The film will be accompanied by a short documentary that will include interviews with survivors. Another Greek director, Yiannis Sakaridis, has been tapped to direct the documentary.

The film began as a historical project of the Greek America Foundation, a non-profit organization based in Chicago and dedicated to the promotion and preservation of Greek culture and heritage. The foundation and its original donors will continue to play an active role in the production and will receive credit for the concept.

Photo: Theo Papadoulakis meets Chaim Konstantinis, a survivor from Zakynthos who shared his World War II stories during interviews last month in Athens.



  1. You’ll have to check with historians, because I think that the Germans rounded up Jews, and deported them from Athens. I think there was an area, where the Germans rounded up Jews, and torchored them in a prison.

    • Steven– the film being made refers to the Jewish community of Zakynthos which lost no Jews during the Holocaust. In fact, it is the only Jewish community in all of Nazi occupied Europe that didn’t lose a single soul. Sadly, the rest of Greece wasn’t so lucky as upwards of 90% of the country’s Jews were in fact rounded up and deported to concentration camps and murdered.

  2. Pingback: Theo Papadoulakis’ New Promotional Spot for Crete Athletic Championships Viral in Greece - The Pappas Post

  3. As with the first comment, I am curious as to what the fascination with the Jews in Greece, when there are so many tragic stories to tell of the Greeks from Asia Minor, including the Pontians. Our own culture is so fascinating by itself, just to expose all of the facets of what makes a person Greek is complex alone, given how many subcultures within Greece exist (Macedonia, Peloponnesos, Crete, the islands, etc.).

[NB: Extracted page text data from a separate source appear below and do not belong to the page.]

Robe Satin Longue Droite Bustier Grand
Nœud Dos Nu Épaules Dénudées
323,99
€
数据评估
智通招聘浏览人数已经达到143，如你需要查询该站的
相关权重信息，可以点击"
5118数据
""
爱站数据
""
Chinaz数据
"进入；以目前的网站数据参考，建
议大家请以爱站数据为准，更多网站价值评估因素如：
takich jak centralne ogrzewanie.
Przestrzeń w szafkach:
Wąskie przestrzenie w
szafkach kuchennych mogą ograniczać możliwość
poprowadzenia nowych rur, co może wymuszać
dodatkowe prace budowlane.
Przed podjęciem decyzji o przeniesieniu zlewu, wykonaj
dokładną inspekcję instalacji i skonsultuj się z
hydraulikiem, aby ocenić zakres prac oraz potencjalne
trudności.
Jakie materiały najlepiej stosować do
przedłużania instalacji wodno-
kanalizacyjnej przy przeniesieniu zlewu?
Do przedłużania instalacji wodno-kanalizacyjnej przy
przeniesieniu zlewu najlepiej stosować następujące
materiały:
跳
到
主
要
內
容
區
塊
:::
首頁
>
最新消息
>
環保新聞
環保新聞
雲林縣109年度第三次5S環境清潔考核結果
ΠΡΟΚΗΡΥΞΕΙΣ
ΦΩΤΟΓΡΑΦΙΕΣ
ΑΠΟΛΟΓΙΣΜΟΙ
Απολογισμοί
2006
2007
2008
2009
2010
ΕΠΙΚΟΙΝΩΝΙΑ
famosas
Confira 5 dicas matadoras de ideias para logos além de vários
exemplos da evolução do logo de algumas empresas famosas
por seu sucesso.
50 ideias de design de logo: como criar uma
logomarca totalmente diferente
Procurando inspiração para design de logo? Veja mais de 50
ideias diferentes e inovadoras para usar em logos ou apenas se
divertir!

I understand the focus is on these lucky fellows during WWII but Greece lost 10% of its population during WWII – GREEK PEOPLE. Have you read the book “Shadow over Athens”? It is actually 77 drawings by Phokion Demetriades with captions that show the horrors everyday Greeks had to endure during that time. You will cry. Apart from WWII, there were amazing stories of the Greeks from Meteora, the Ottoman occupation, Serbian invasion, Crusades, etc.. There are endless possibilities to showcase the Greek Culture. I realize your choice must be personally influenced and in the end, it is your blog and your foundation. However, most of us, if not all, are Greeks like you that want to connect within the diaspora and read about our beautiful culture and lift it up. That’s why we read your post. The Jews have had a lot of coverage from so many sources regarding WWII, even from the Greeks themselves (documentary by Vassilis Loules – Kisses to the Children which your new documentary seems to follow his format). Your Foundation could choose any film project to work on. It is just surprising you didn’t focus on creating a film about the Greeks when given the opportunity to do so instead, especially given the current humanitarian crisis they are living through now.